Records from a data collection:
##############################

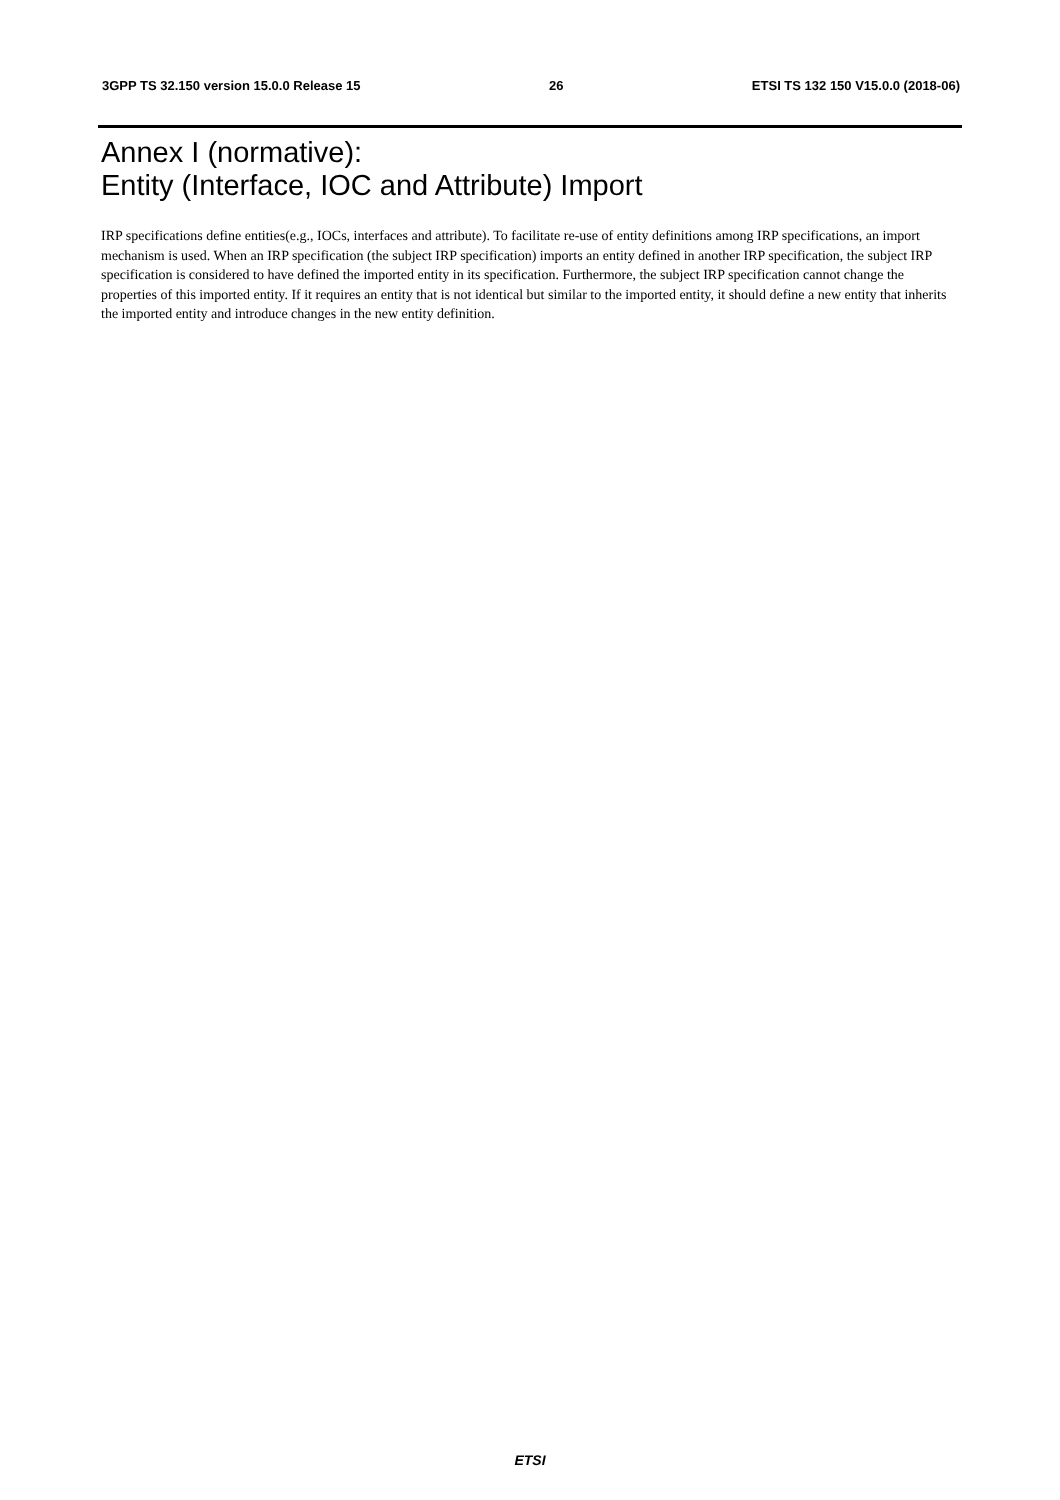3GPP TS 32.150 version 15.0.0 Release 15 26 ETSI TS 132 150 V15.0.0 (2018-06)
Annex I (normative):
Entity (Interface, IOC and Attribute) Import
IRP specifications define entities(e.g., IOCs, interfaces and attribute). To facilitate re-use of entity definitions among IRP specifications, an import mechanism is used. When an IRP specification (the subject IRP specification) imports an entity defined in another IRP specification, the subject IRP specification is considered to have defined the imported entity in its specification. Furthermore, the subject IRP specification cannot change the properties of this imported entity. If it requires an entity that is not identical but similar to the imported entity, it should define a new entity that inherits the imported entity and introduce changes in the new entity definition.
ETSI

##############################

§ Assignment
Write out, word for word, the lines from the first line of the entries through the one containing "Entity (Interface, IOC and Attribute) Import", both included. Leave out the pictures.

§ Your response
3GPP TS 32.150 version 15.0.0 Release 15 26 ETSI TS 132 150 V15.0.0 (2018-06)
Annex I (normative):
Entity (Interface, IOC and Attribute) Import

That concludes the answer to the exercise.